Tuesday, January 10, 2017
Farmers' markets losing their attraction in Victoria
Farmers' Markets seem to be losing their attraction in Victoria – probably because too many are now operating. In the early days they were useful vehicles for selling farm produce, but recently buyers have been put off by seeing markets set up all over the place, often with the same stallholders.The Department of Regional Development Victoria has splashed millions of taxpayers dollars in providing seeding grants for new markets which have sprung up like topsy. Producers are rebelling against exorbitant fees charged by some market managers. As a result of declining market sales, we no longer sell at farmers' markets. Churchill Island was our last farmers' market and when we complained that the new managers at Regional Farmers Markets Pty Ltd., were less than competent and needed to learn communication and marketing skills, they had a tantrum and banished us from the market. Didn't really matter because we were only waiting until after Easter to see if there was any prospect of improvement. We work on the basis that stall fees should be no more than 10% of the value of sales at a market.
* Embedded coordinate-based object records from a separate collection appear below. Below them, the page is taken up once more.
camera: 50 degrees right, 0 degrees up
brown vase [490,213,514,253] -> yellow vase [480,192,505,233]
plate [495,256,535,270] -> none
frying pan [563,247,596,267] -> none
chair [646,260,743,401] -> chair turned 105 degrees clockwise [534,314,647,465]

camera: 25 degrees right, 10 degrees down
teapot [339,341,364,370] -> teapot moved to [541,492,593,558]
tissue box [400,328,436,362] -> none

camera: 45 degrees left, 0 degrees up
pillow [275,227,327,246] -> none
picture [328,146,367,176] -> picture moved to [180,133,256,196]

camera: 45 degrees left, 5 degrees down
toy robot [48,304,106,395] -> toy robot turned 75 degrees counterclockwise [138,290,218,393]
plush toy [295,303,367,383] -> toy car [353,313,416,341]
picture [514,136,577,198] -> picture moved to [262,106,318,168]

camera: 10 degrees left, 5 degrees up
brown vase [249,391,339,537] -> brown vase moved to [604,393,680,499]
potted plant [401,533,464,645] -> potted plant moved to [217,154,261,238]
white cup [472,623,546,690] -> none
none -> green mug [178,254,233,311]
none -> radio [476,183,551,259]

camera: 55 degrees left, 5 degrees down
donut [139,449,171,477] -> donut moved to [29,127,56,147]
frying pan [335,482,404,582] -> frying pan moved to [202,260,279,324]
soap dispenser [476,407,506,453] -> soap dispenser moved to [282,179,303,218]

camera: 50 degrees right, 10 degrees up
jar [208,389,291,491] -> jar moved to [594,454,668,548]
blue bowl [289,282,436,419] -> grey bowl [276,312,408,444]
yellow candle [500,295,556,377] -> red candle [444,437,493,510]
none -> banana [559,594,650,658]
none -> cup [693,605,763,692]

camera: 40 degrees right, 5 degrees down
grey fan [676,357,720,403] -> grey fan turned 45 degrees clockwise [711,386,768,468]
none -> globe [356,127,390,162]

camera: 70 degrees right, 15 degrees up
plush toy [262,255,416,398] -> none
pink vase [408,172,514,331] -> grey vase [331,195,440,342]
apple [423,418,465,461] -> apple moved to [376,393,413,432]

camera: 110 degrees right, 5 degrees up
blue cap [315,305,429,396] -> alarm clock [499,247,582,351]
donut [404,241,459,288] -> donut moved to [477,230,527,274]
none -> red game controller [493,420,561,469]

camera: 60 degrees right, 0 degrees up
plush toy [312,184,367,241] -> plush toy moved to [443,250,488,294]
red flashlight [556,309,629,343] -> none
At $55 per stall, Churchill Island was not viable for most of the year. Extra markets held over the holiday period at Christmas and throughout January helped to make up the shortfall in the past. But with the change in management this year, the summer markets have not attracted customers in the numbers required – because the lack of promotion meant that few people knew that the extra markets were being held.With egg production running at a lay rate of over 90%, we need consistent sales and at a $55 stall fee, supplying shops and restaurants together with farm gate sales is a more viable proposition than attending markets.